Why I Can’t Say Mom

Why I Can’t Say Mom

I can flex on a lot of things but I can’t say “Mom”. No, I can’t. 

Mom just seems so wrong to me that it makes my lips twist and comes out like a bahhh-ing sheep. 

Not because there's anything wrong with Mom. Far from it! Moms are good. It's just the word itself that feels weird in my mouth. 

For “Mom" we say “Mum” and that feels fine. It's got the Goldilocks factor (you know: 'just right'). So anything else sounds totally phoney.  

Of course, if you're American (or even Canadian in some parts) it's the exact opposite. Try wrapping your lips around the word Mum if you normally say Mom and you'll know what I mean. 

This dialect and accent business isn't new. Neither is the weirdness of feeling your language is being messed around with. If merely saying Mom is hard for another English speaker, consider how people in non-English speaking countries feel.

It must be bloody annoying to watch English swamp your much loved mother tongue. Especially when it sweeps away terms and words you love that you grew up with.

The French government actively does its linguistic bit to protect the language from being turned into a French flavoured English soup. But it's a hard slog.

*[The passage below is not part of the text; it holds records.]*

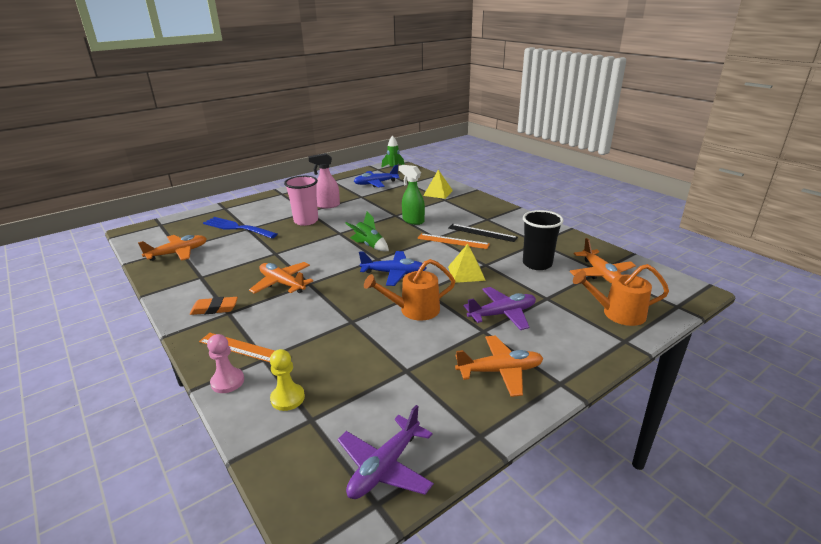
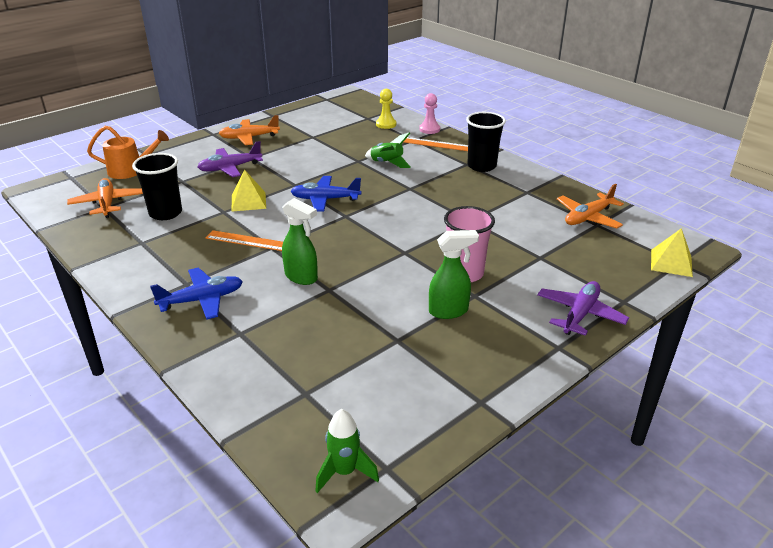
camera: 175 degrees right, 5 degrees up
orange eraser [190,297,238,315] -> black cup [466,112,506,172]
blue fork [203,217,278,239] -> none
orange plane [249,262,313,294] -> none
pink spray bottle [309,153,340,209] -> green spray bottle [429,230,479,319]
purple plane [337,405,434,499] -> purple plane moved to [537,281,629,336]
green rocket [345,212,389,251] -> green rocket moved to [365,133,411,168]
blue plane [354,165,400,187] -> blue plane moved to [150,268,243,320]
orange watering can [364,259,455,321] -> none
yellow pyramid [423,170,453,199] -> yellow pyramid moved to [651,228,693,277]
black ruler [448,224,518,242] -> none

I reckon English is really a dialect of German gone feral. Seriously. Which shows  the whole language thing is enough to do your head in.

Take “Mutti”, which is German for “Mummy” (or "Mommy?”). It’s silly thinking your own way is the right way because “correct” all depends on where you happen to live. But that's how it goes.

That's why Mom seems wrong to a lot of English speakers. Even if American television and movies are in your face night and day, the word Mom feels wrong.  

Yeah I know. I’m being a bit petty. Quibbling about Mum instead of Mom. Just like I choke on my chewy about how some perfectly words get the chop while some crappy words get the thumbs up. 

“My Mom and I are red sox fans.” Okay, so you like red socks. What’s wrong with the other colours?

Thanks to Twitter, movies, and the Internet in general, lots of beautiful English dialects are also vanishing. Going the way of the dodo. Not coming back.  Not even for one last tour. 

It's like people assuming everything is the same wherever people speak English. Like the girl on Twitter who told me, “My Mom and I are red sox fans.” Okay, so you like red socks. What's wrong with the other colours? Did the colours run in the wash? Or is it because the red ones go faster?

Same goes for people’s political bitching. It's not interesting if it's out of your own country. Because, from a distance, people fighting over politics on international forums just come across as cranky. 

So here's the takeaway (our word for "takeout"). It's good to enjoy your own culture. But don't expect anyone else to understand what on Earth you're talking about.

I mean, look at me. I reckon 50% of the time people think I'm just nuts (which is true). But I hide behind the idea that it's mostly cultural. Well, that's my excuse.

I know people from different parts won't get some of it. But that's better than expecting everyone has to be the same as me (wouldn't that be weird?). 

So, go ahead. Say Mom as much as you like if it's part of your lingo. No dramas. But for me, I'll have Mum anyday. She's good. Plus she makes a pretty nice apple slice!